299: Dr. Joel Fuhrman, part 1: Eat to Live
Food is important part of environment, as you know. The book Eat to Live by Dr. Joel Fuhrman changed a lot for me. I came across it after my experiments avoiding packaged food, fiber-removed foods, and meat. Eat to Live showed me that the delicious diet I found by reducing garbage and pollution turned out healthy. People stopped me in public to tell me how the book changed their lives. I’m in the middle of another of his books, Fast Food Genocide, as I’m writing and find it fascinating.
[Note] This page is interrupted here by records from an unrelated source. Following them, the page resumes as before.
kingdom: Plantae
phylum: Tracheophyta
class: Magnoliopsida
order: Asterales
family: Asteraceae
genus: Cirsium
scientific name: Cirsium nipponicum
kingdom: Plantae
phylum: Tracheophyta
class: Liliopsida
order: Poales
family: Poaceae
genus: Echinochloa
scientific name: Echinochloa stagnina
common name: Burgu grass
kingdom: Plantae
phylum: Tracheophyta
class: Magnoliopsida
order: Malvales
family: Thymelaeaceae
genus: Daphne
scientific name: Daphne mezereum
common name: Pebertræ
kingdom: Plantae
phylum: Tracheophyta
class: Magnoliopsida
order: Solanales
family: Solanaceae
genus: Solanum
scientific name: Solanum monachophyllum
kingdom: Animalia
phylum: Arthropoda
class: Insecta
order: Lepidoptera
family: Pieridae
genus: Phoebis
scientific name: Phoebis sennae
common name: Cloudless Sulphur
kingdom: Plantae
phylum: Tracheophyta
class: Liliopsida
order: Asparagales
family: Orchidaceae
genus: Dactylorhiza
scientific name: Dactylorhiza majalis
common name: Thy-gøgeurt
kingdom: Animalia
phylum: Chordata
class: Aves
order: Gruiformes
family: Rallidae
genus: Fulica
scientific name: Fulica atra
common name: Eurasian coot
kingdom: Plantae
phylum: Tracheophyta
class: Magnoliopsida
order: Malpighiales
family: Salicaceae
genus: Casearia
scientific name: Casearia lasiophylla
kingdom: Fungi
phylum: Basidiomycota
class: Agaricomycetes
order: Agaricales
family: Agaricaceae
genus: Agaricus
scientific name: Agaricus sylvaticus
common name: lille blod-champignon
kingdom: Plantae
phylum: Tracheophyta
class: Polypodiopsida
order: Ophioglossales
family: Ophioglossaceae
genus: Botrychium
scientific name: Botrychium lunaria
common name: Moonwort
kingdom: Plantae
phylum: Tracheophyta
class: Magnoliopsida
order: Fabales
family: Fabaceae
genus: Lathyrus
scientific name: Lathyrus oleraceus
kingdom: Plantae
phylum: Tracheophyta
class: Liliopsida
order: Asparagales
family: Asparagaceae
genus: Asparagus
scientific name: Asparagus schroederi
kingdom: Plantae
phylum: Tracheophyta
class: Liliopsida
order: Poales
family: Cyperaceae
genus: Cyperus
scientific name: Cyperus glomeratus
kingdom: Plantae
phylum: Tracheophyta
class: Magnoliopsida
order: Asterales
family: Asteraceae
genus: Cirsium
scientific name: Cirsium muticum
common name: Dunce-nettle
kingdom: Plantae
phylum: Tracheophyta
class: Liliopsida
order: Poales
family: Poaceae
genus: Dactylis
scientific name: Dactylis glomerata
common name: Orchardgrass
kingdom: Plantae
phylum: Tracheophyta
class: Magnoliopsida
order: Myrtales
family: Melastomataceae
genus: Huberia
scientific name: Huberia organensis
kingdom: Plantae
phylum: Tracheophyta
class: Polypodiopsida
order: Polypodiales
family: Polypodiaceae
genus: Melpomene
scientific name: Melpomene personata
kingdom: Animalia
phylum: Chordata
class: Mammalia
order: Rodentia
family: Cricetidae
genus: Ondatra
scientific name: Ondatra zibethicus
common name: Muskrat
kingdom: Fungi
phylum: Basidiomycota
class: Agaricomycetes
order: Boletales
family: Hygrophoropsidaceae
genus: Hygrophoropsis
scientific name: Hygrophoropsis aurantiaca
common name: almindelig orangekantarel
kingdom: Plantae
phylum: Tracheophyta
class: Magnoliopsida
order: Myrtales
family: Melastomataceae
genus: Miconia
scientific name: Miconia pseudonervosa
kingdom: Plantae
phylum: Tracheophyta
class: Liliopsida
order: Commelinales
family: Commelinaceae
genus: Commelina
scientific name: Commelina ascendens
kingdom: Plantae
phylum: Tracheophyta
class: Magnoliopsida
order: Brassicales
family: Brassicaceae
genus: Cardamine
You’ll hear me at the beginning stumble a bit. I had prepared, but meeting Joel in person at his home became a lesson in food preparation and joy. He showed me the plants he’s growing in solar powered greenhouse. Now, I think I’m getting good at making my stews, salads, and desserts, but with his kitchen full of vegetables and fruit, he whipped together a salad more delicious than mine effortlessly.
I invite people over and they seem to like the food and impressed with my technique. All he did was make a salad and offer some snacks, including dried fruit and a chocolate chia pudding, but he showed a mastery I haven’t developed yet. I mostly associated him with nutrition and healthy eating. Now I associate him with everything I’m trying to create around the environment: based in science but once you get it, about joy, community, connection, family.
I realized I’m barely started developing my food-making skills.
So by when we started recording the conversation, I was trying to learn from watching.
By the way, if you hear noise of something brushing the microphone, it’s his adorably dog, who was running around us as we spoke.
You’ll hear something that made me feel great—he noticed the yellow in my hand skin color and told me it meant I was eating a diet with plenty of phytonutrients. The recognition felt great.
Again, Eat To Live changed my life. I recommend his books, his videos, his advice, and now his lifestyle.